**Work instruction**.
Everything from the first line of the material below through the line containing "1. 1. If some" must be retyped exactly, and nothing past it.

**Material for this exercise**.

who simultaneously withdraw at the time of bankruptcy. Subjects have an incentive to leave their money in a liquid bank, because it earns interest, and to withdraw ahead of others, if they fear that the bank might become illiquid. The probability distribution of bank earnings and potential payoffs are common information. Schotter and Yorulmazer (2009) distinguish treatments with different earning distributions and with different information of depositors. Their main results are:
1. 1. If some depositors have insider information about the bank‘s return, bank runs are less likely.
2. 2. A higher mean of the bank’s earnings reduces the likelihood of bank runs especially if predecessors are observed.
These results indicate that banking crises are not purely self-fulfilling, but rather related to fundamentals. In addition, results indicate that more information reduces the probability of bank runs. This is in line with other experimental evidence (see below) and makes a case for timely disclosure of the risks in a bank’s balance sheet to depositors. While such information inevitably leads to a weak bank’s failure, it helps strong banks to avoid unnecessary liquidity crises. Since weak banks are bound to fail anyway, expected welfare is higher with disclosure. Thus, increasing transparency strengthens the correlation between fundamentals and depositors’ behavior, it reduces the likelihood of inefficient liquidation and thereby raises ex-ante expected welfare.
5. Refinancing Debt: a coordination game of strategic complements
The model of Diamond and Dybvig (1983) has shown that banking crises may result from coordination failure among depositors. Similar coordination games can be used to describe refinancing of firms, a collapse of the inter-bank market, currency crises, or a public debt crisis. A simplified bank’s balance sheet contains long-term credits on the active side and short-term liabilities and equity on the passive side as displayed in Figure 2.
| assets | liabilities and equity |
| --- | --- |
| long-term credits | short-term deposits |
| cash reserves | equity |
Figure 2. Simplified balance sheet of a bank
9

**Solved problem**.
who simultaneously withdraw at the time of bankruptcy. Subjects have an incentive to leave their money in a liquid bank, because it earns interest, and to withdraw ahead of others, if they fear that the bank might become illiquid. The probability distribution of bank earnings and potential payoffs are common information. Schotter and Yorulmazer (2009) distinguish treatments with different earning distributions and with different information of depositors. Their main results are:
1. 1. If some depositors have insider information about the bank‘s return, bank runs are less likely.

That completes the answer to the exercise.